The first installment of a revolutionary horror franchise, Saw (2004) will have you gripping your seat this Halloween season. In this movie, we are first introduced to the notorious Jigsaw, who traps victims in isolated rooms and makes them perform certain vicious “games” in order to survive. The film has received a cult following since its release and has been the source for many equally-gripping sequels.

Five Nights at Freddy's (2023) 

Bonnie, Freddy Fazbear and Chica in Five Nights at Freddy's

This new film hits theaters and Peacock simultaneously on October 27, 2023. It centers on a security guard (Josh Hutcherson) who starts working at Freddy Fazbear's Pizza — and quickly realizes the night shift won't be easy to get through. (Because of, ya know, possessed, murderous animatronic creatures.)

RELATED: How to Get Tickets to the Five Nights at Freddy's Movie Right Now

Frankestein (1931)

Based off Mary Shelley’s iconic novel of the same name, this classic horror film tells the now well-known tale of a mad scientist who constructs a monster from body parts. At the time of its release, many scenes were considered too shocking for public viewing and were cut for censorship. Although it was made in 1931, Frankenstein is still equally as riveting today, with it currently holding a rare 100% rating on Rotten Tomatoes.

The Birds (1963)

From the legendary horror filmmaker Alfred Hitchcock, The Birds tells the chilling tale of an unexplained crow attack on innocent bystanders of San Francisco. It stars Tippi Hedren as one of the leads in her film debut, and was nominated for an Oscar for Best Special Effects. It has been recognized by the Library of Congress as being “culturally significant” and critics have praised Hitchcock’s ability to turn a seemingly harmless animal into “some of the most terrifying villains in horror history.”
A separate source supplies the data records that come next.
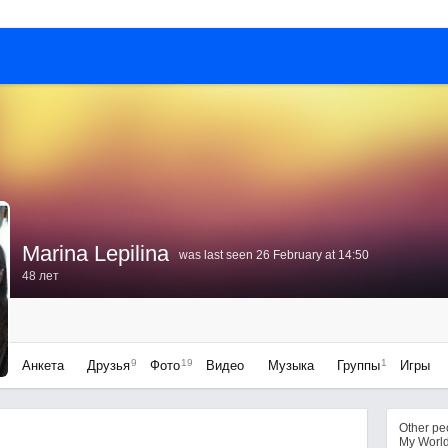
Marina Lepilina
was last seen 26 February at 14:50
48 лет
9
19
1
Анкета
Друзья
Фото
Видео
Музыка
Группы
Игры
Other p
My Worl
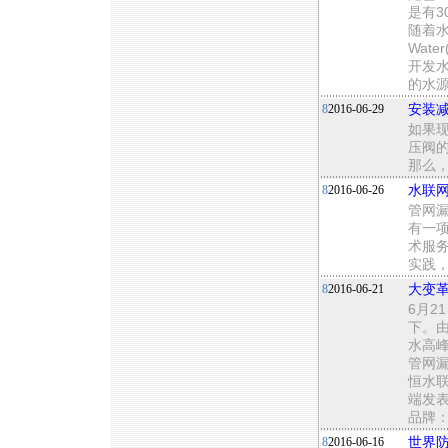
是有3
随着水
Wat
开发
的水源
8
2016-06-29
安装减
如果
压阀的
那么
8
2016-06-26
水联
管网
有一项
术服
实践
8
2016-06-21
大变
6月2
下。由
水高
管网
恒水
端发
品牌：
8
2016-06-16
世界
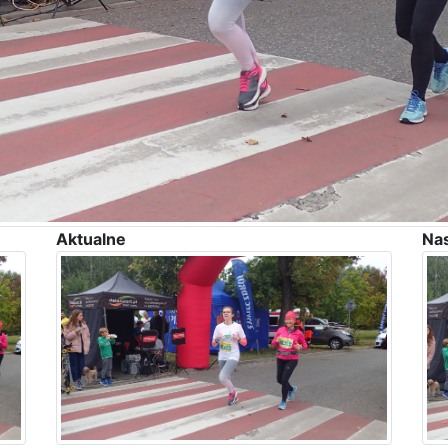
Aktualne
Na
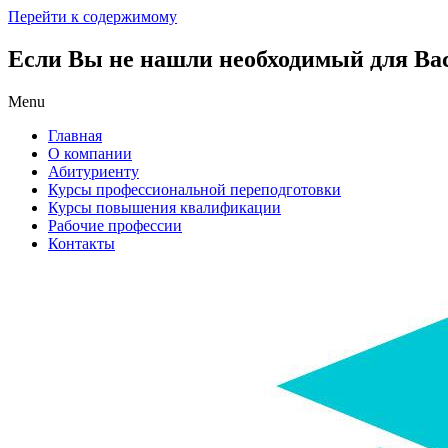
Перейти к содержимому
Если Вы не нашли необходимый для Вас 
Menu
Главная
О компании
Абитуриенту
Курсы профессиональной переподготовки
Курсы повышения квалификации
Рабочие профессии
Контакты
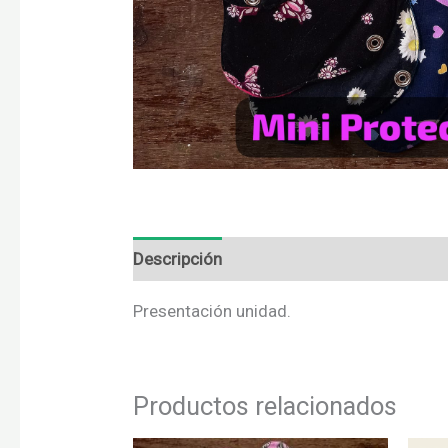
Descripción
Valoraciones (0)
Presentación unidad.
Productos relacionados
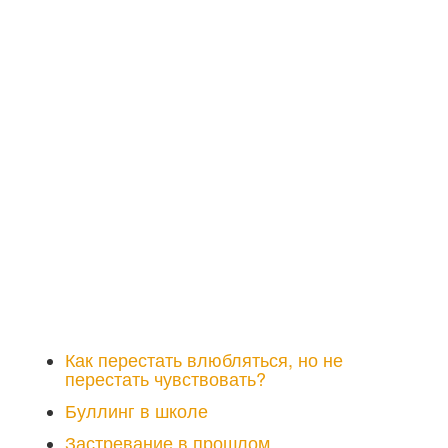
Как перестать влюбляться, но не
перестать чувствовать?
Буллинг в школе
Застревание в прошлом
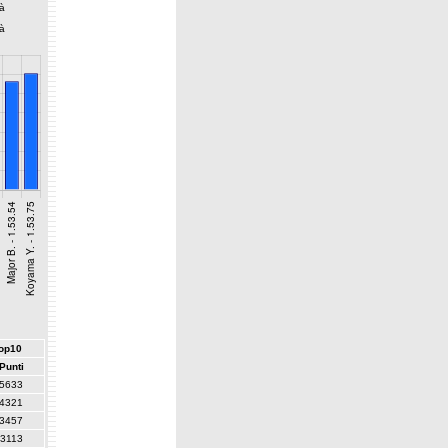
tà
tà
top10
Punti
5633
4321
3457
3113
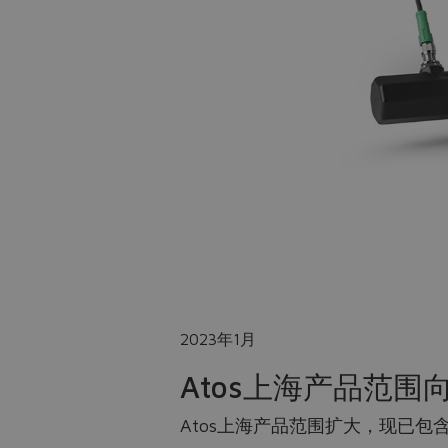
2023年1月
Atos上海产品范
Atos上海产品范围扩大，现已包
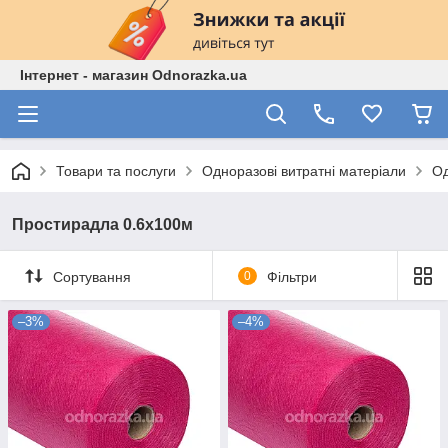
Інтернет - магазин Odnorazka.ua
Товари та послуги
Одноразові витратні матеріали
Од
Простирадла 0.6х100м
Сортування
0
Фільтри
–3%
–4%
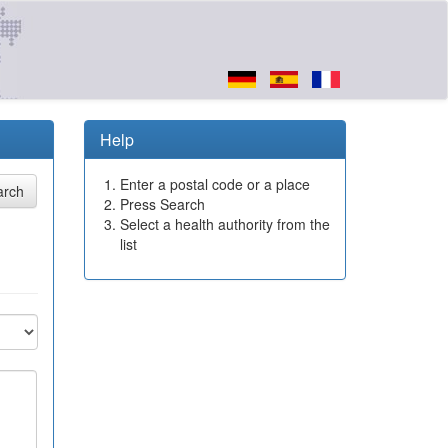
Help
Enter a postal code or a place
Press Search
Select a health authority from the
list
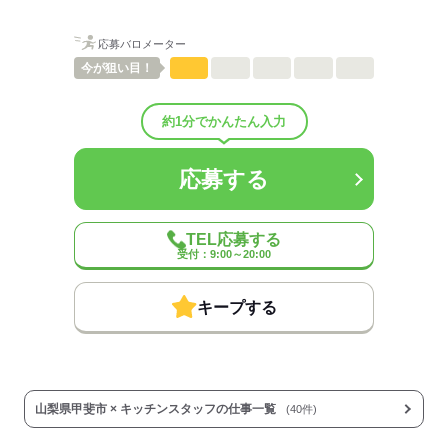
応募バロメーター
ひとりで
みんなで
仕事の仕方
今が
狙い目！
しずか
にぎやか
職場の様子
配属先部署：
約1分でかんたん入力
男女比
（男4：女6）
待遇・福利厚生：
応募する
◆制服貸与
◆社会保険あり
◆全店舗完全禁煙
◆副業・WワークOK
TEL応募する
◆昇給あり
受付：9:00～20:00
◆扶養内勤務OK
キープする
◆研修あり
…全てのクルーを対象とした
研修を行っています。
オリエンテーション後、あなたの
成長に合わせてトレーニングを実施。
1ヶ月を目途に、職場に溶け込めたか、
山梨県甲斐市 × キッチンスタッフの仕事一覧
(40件)
仕事に慣れたかどうかを確認します。
※時給変動なし。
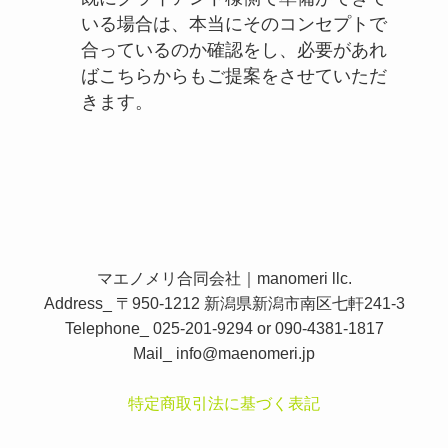
いる場合は、本当にそのコンセプトで
合っているのか確認をし、必要があれ
ばこちらからもご提案をさせていただ
きます。
マエノメリ合同会社｜manomeri llc.
Address_ 〒950-1212 新潟県新潟市南区七軒241-3
Telephone_ 025-201-9294 or 090-4381-1817
Mail_
info@maenomeri.jp
特定商取引法に基づく表記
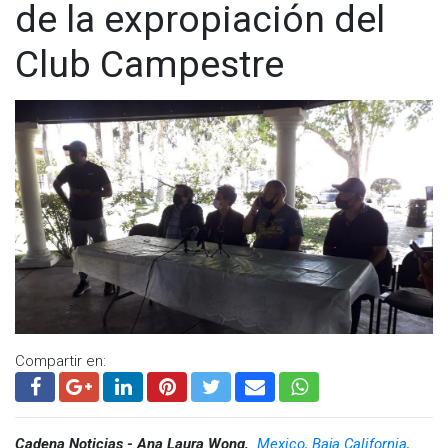
de la expropiación del
Club Campestre
Compartir en:
Cadena Noticias - Ana Laura Wong,
Mexico, Baja California,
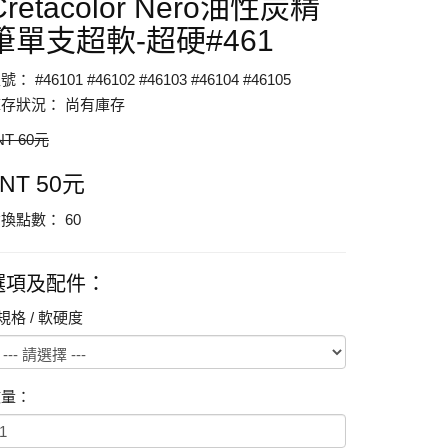
Cretacolor Nero油性炭精
筆單支超軟-超硬#461
號： #46101 #46102 #46103 #46104 #46105
存狀況： 尚有庫存
NT 60元
$NT 50元
換點數： 60
選項及配件：
規格 / 軟硬度
數量：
Exorcist: The Beginning (2004)

Angela Fielding (Lidya Jewett) and Katherine (Olivia Marcum) in The Exorcist: Believer.

If you're still reeling from The Exorcist: Believer (see photo above), you have to check out Exorcist: The Beginning. The 2004 film stars Stellan Skarsgård as a former priest who discovers signs of demonic possession at an excavation site in Kenya. 

RELATED: The Ending of The Exorcist: Believer Explained

Werewolf of London (1935)

Considered to be the first mainstream film to feature a werewolf, this 1935 movie tells the story of a young scientist who is bitten by a strange creature and undergoes an eerie transformation when the full moon appears. Werewolf of London has inspired other films such as An American Werewolf in London and its sequel An American Werewolf in Paris. Better yet, the stage makeup used to create the werewolf was done by the same Artist who created Frankenstein’s monster in 1931’s Frankenstein.

The Thing (1982)

Directed by John Carpenter and starring Kurt Russell, The Thing follows an alien life form that is able to imitate the appearance of human beings. Although it wasn’t initially well-received by critics during its 1982 release, it has gained a cult following years later with home release. It is now widely considered to be one of the greatest science-fiction horror movies ever created, thanks to its technical achievements.